Saturday, August 25, 2007

The Roots of the HUAC Committee

The Roots of the HUAC Committee

The roots of the House Un-American Activities Committee go back to the 1930's when it was initially known as the Special Committee on Un-American Activity.

Created by the Liberal Democratic Senator from New York Samuel Dickenstein, the main focus of its investigations were domestic American Fascism and Nazism. In 1938, with its status as a committee of the House of Representatives extended and now under the leadership of conservative House member Martin Dies, its new task was to investigate subversive organizations and unamerican propaganda; this quickly took an anti-communist tone under the aggressive leadership of its conservative chairman. The Dies committee, as it was known, also became a convenient conservative tool for reducing many hated New Deal programs by linking them with the taint of Communism.

The Federal Theater Project, a New Deal initiative that kept actors employed, was investigated by Dies for its alleged Communist themes. In 1941, a colleague of Dies', Jack Tenney, started his own commission in California investigating subversive activity, a decision partly inspired by Disney himself. The first person that Tenney called to testify was Herbert Sorell, the man that was responsible for unionizing Disney studio employees.

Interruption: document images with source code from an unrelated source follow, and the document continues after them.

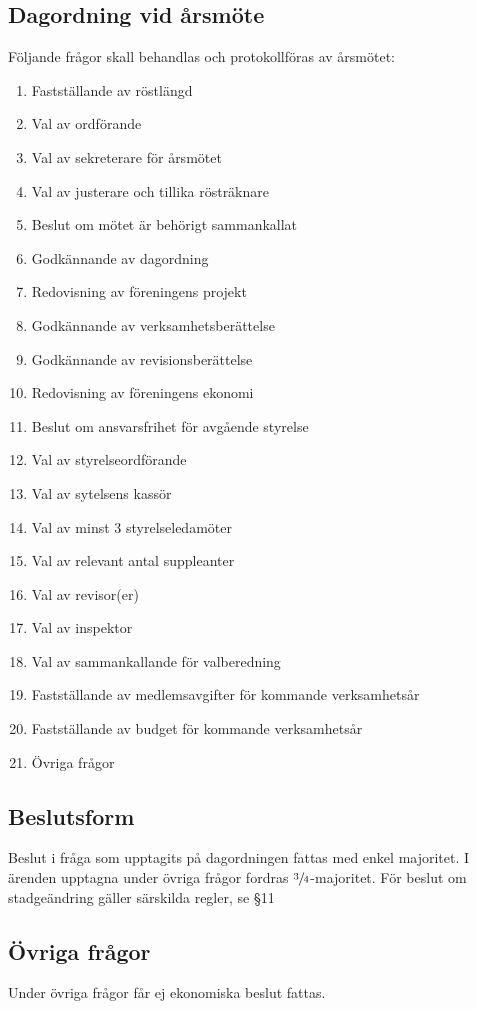 \documentclass[11pt,a4paper]{article}
\begin{document}
\subsection{Dagordning vid årsmöte}
Följande frågor skall behandlas och protokollföras av årsmötet:
\begin{enumerate}
\item Fastställande av röstlängd
\item Val av ordförande
\item Val av sekreterare för årsmötet
\item Val av justerare och tillika rösträknare
\item Beslut om mötet är behörigt sammankallat
\item Godkännande av dagordning
\item Redovisning av föreningens projekt
\item Godkännande av verksamhetsberättelse
\item Godkännande av revisionsberättelse
\item Redovisning av föreningens ekonomi
\item Beslut om ansvarsfrihet för avgående styrelse
\item Val av styrelseordförande
\item Val av sytelsens kassör
\item Val av minst 3 styrelseledamöter
\item Val av relevant antal suppleanter
\item Val av revisor(er)
\item Val av inspektor
\item Val av sammankallande för valberedning
\item Fastställande av medlemsavgifter för kommande verksamhetsår
\item Fastställande av budget för kommande verksamhetsår
\item Övriga frågor
\end{enumerate}
\subsection{Beslutsform}
Beslut i fråga som upptagits på dagordningen fattas med enkel majoritet. I
ärenden upptagna under övriga frågor fordras \(\sfrac{3}{4}\)-majoritet. För beslut om stadgeändring gäller särskilda regler, se \S11
\subsection{Övriga frågor}
Under övriga frågor får ej ekonomiska beslut fattas.
\end{document}
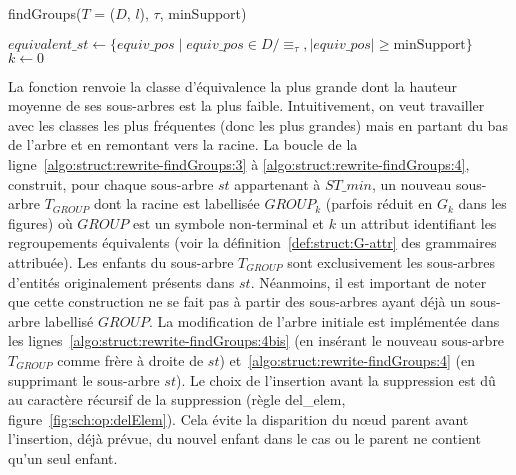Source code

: \begin{procedure}[htb]
    \caption{findGroups($T$ = ($D$, $l$), $\tau$, minSupport)}
    \label{algo:struct:rewrite-findGroups}

    $equivalent\_st \gets \{equiv\_pos \mid equiv\_pos \in D/\equiv_\tau, |equiv\_pos| \ge \text{minSupport}\}$ \label{algo:struct:rewrite-findGroups:1}\;
    $k \gets 0$\;

\end{procedure}

La fonction \findSTwithMinLeavesTree renvoie la classe d'équivalence la plus grande dont la hauteur moyenne de ses sous-arbres est la plus faible.
Intuitivement, on veut travailler avec les classes les plus fréquentes (donc les plus grandes) mais en partant du bas de l'arbre et en remontant vers la racine.
La boucle  de la ligne~\ref{algo:struct:rewrite-findGroups:3} à \ref{algo:struct:rewrite-findGroups:4}, construit, pour chaque sous-arbre $st$ appartenant à $ST\_min $, un nouveau sous-arbre $T_{GROUP}$ dont la racine est labellisée $GROUP_k$ (parfois réduit en $G_k$ dans les figures) où $GROUP$ est un symbole non-terminal et $k$ un attribut identifiant les regroupements équivalents (voir la définition~\ref{def:struct:G-attr} des grammaires attribuée).
Les enfants du sous-arbre $T_{GROUP}$ sont exclusivement les sous-arbres d'entités originalement présents dans $st$.
Néanmoins, il est important de noter que cette construction ne se fait pas à partir des sous-arbres ayant déjà un sous-arbre labellisé $GROUP$.
La modification de l'arbre initiale est implémentée dans les lignes~\ref{algo:struct:rewrite-findGroups:4bis} (en insérant le nouveau sous-arbre $T_{GROUP}$ comme frère à droite de $st$) et~\ref{algo:struct:rewrite-findGroups:4} (en supprimant le sous-arbre $st$).
Le choix de l'insertion avant la suppression est dû au caractère récursif de la suppression (règle \textsf{del\_elem}, figure~\ref{fig:sch:op:delElem}).
Cela évite la disparition du nœud parent avant l'insertion, déjà prévue, du nouvel enfant dans le cas ou le parent ne contient qu'un seul enfant.


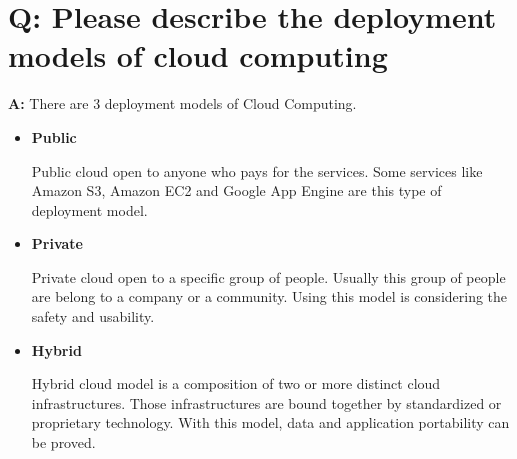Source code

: \documentclass[a4paper]{article}
\begin{document}
\vspace{3mm} 

\section{ Q: Please describe the deployment models of cloud computing}

\hspace{1cm}\textbf{A:} There are 3 deployment models of Cloud Computing.
\begin{itemize}
\item \textbf{Public}

Public cloud open to anyone who pays for the services. Some services like Amazon S3, Amazon EC2 and Google App Engine are this type of deployment model.

\vspace{1mm} 

\item \textbf{Private}

Private cloud open to a specific group of people. Usually this group of people are belong to a company or a community. Using this model is considering the safety and usability.

\vspace{1mm} 

\item \textbf{Hybrid}

Hybrid cloud model is a composition of two or more distinct cloud infrastructures. Those infrastructures are bound together by standardized or proprietary technology. With this model, data and application portability can be proved.

\end{itemize}
\end{document}
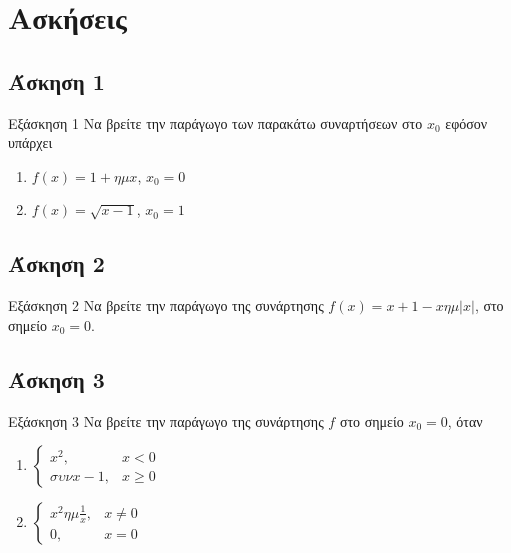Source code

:\documentclass[greek]{beamer}
\begin{document}
\section{Ασκήσεις}
\subsection{Άσκηση 1}
\begin{frame}[label=Άσκηση1]{Εξάσκηση 1}
 Να βρείτε την παράγωγο των παρακάτω συναρτήσεων στο $x_0$ εφόσον υπάρχει
 \begin{enumerate}
  \item<1-> $f(x)=1+ημx$, $x_0=0$
  \item<2-> $f(x)=\sqrt{x-1}$, $x_0=1$
 \end{enumerate}

\end{frame}

\subsection{Άσκηση 2}
\begin{frame}[label=Άσκηση2]{Εξάσκηση 2}
 Να βρείτε την παράγωγο της συνάρτησης $f(x)=x+1-xημ|x|$, στο σημείο $x_0=0$.

\end{frame}

\subsection{Άσκηση 3}
\begin{frame}[label=Άσκηση3]{Εξάσκηση 3}
 Να βρείτε την παράγωγο της συνάρτησης $f$ στο σημείο $x_0=0$, όταν
 \begin{enumerate}
  \item<1-> $\begin{cases}
     x^2,    & x<0    \\
     συνx-1, & x\ge 0
    \end{cases}$
  \item<2-> $\begin{cases}
     x^2ημ\frac{1}{x}, & x\ne 0 \\
     0,                & x= 0
    \end{cases}$
 \end{enumerate}

\end{frame}
\end{document}
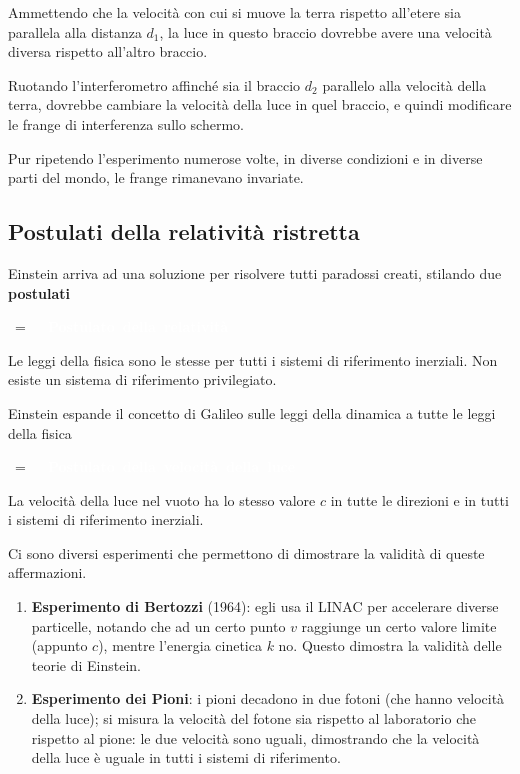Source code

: \documentclass[a4paper, oneside]{article}
\makeatletter
\newlength\sidebar
\newlength\envborder
\def\esefcolorbox#1#{\esecolor@fbox{#1}}
\def\esecolor@fbox#1#2#3{%
		  \color@b@x{\fboxsep\z@\color#1{#2}\fboxs}{\color#1{#3}}}
\newenvironment{eseframed}{%
		  \def\FrameCommand{\fboxrule=\the\sidebar  \fboxsep=\the\envborder%
		  \esefcolorbox{exampleborder}{examplebg}}%
		  \MakeFramed{\FrameRestore}}%
		 {\endMakeFramed}
\newenvironment{nota}[1]
		{\par\medskip%
		\hbox{%
		\fboxsep=\the\sidebar\hspace{-\envborder}\hspace{-.5\sidebar}%
		\colorbox{exampleborder}{%
		\hspace{\envborder}\footnotesize\sffamily\bfseries%
		\textcolor{white}{{{\large
		#1}}\hspace{\envborder}}
		}
		}
		\nointerlineskip\vspace{-\topsep}%
		\begin{eseframed}\noindent\ignorespaces%
		}
		{\end{eseframed}\vspace{-\baselineskip}\medskip}
\newcounter{i}%
\newcounter{n}%
\newcounter{I}%
\makeatother
\begin{document}
Ammettendo che la velocità con cui si muove la terra rispetto all'etere sia parallela alla distanza $d_1$, la luce in questo braccio dovrebbe avere una velocità diversa rispetto all'altro braccio.

Ruotando l'interferometro affinché sia il braccio $d_2$ parallelo alla velocità della terra, dovrebbe cambiare la velocità della luce in quel braccio, e quindi modificare le frange di interferenza sullo schermo.

Pur ripetendo l'esperimento numerose volte, in diverse condizioni e in diverse parti del mondo, le frange rimanevano invariate.

\subsection{Postulati della relatività ristretta}

Einstein arriva ad una soluzione per risolvere tutti paradossi creati, stilando due \textbf{postulati}

\begin{nota}{Postulato della relatività}
Le leggi della fisica sono le stesse per tutti i sistemi di riferimento inerziali. Non esiste un sistema di riferimento privilegiato.
\end{nota}

Einstein espande il concetto di Galileo sulle leggi della dinamica a tutte le leggi della fisica

\begin{nota}{Postulato della velocità della luce}
La velocità della luce nel vuoto ha lo stesso valore $c$ in tutte le direzioni e in tutti i sistemi di riferimento inerziali.
\end{nota}

Ci sono diversi esperimenti che permettono di dimostrare la validità di queste affermazioni.
\begin{enumerate}
\item \textbf{Esperimento di Bertozzi} (1964): egli usa il LINAC per accelerare diverse particelle, notando che ad un certo punto $v$ raggiunge un certo valore limite (appunto $c$), mentre l'energia cinetica $k$ no. Questo dimostra la validità delle teorie di Einstein.
\item \textbf{Esperimento dei Pioni}: i pioni decadono in due fotoni (che hanno velocità della luce); si misura la velocità del fotone sia rispetto al laboratorio che rispetto al pione: le due velocità sono uguali, dimostrando che la velocità della luce è uguale in tutti i sistemi di riferimento.
\end{enumerate}
\end{document}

By the time 1947 came around, HUAC was a permanent standing committee and refocused its efforts once more towards subversiveness in Hollywood. As the authors of The Inquisition in Hollywood have put it:

“Like a beacon in the darkening political night of postwar America, Hollywood attracted the moths of reaction again and again.”


But in 1947, there was also an unprecedented amount of new measures taken to clamp down on Communist influence, with HUAC being but one of them. The Taft-Hartley Act, which sought to reduce the power of Unions and Communist influence within them and the Federal governments loyalty-security programs for federal employees, were both instituted in the same year setting the stage for HUAC.

This is not to say of course that political anti-communism had not existed prior to HUAC. As Ellen Schreker has noted, anticommunist forces would first come to influence national politics during World War I, when “national security became central to the repression of left-wing dissent.” She goes on to document the many political uses of the wartime espionage and sedition laws to stifle union activity and fight the “reds.”28 But it is important to recognize as well that the climate of McCarthyism was reflective of the high level of anxiety in American post-war society and the highly corrosive influence of a minority of powerful Conservative figures who had the ability to push their anti-liberal agenda. These Conservatives included the likes of Eric Johnston, the President of the Motion Pictures Producers' Association, who cooperated with the Hollywood investigations and engaged in self-censorship.

Another more notable Conservative who was only too willing to cooperate with the Hollywood investigations was Walt Disney himself.